The Benchmarketing Problem
Andrianakis introduced “benchmarketing,” where benchmarks are manipulated for marketing. Inspired by Negro’s frustration with a claim that Helidon outperformed Quarkus in a TechEmpower benchmark, he explored how data can be misrepresented. Benchmarks should be relevant, representative, equitable, repeatable, cost-effective, scalable, and transparent.
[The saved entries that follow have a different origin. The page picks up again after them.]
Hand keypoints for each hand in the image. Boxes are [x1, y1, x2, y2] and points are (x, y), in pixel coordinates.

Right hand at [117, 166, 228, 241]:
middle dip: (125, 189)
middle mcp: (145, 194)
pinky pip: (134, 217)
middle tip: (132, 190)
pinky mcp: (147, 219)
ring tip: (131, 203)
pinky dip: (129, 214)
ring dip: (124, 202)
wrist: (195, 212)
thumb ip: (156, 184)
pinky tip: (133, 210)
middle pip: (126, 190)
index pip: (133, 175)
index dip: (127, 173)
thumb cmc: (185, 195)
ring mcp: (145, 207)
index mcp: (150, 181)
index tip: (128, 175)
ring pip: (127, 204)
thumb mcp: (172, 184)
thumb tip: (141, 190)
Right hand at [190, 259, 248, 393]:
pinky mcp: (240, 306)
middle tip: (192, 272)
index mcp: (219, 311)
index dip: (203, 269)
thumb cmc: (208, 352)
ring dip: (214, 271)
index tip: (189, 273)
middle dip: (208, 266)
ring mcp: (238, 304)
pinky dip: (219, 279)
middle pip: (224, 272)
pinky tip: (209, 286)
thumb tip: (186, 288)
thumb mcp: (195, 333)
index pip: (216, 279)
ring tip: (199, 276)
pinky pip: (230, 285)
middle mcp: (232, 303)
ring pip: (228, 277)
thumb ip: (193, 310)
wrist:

A misleading article claimed Helidon’s superiority, but Negro’s investigation revealed unfair comparisons, sparking this talk to expose such fallacies.
Dissecting a Flawed Claim
Focusing on equity, Negro analyzed the TechEmpower benchmark, which tests web frameworks on tasks like JSON serialization and database queries. The claim hinged on a test where Helidon used a raw database driver (Vert.x for PostgreSQL), while Quarkus used a full object-relational mapper (ORM) like Hibernate, incurring performance penalties. Filtering for full ORM tests, Quarkus topped the charts, with Helidon absent. Comparing both without ORMs, Quarkus still outperformed. This exposed the claim’s inequity, as it wasn’t apples-to-apples, misleading readers.
Critical Thinking in Benchmarks
Andrianakis emphasized skepticism, citing Hitchens’ Razor: claims without evidence can be dismissed. Using Brendan Gregg’s USE method, Negro identified CPU saturation, not database I/O, as the bottleneck, debunking assumptions. He urged active benchmarking—monitoring errors and resources—and measuring one level deeper to understand performance. Awareness of biases, like confirmation bias, and avoiding assumptions of malice over incompetence, ensures fair evaluation of benchmark claims.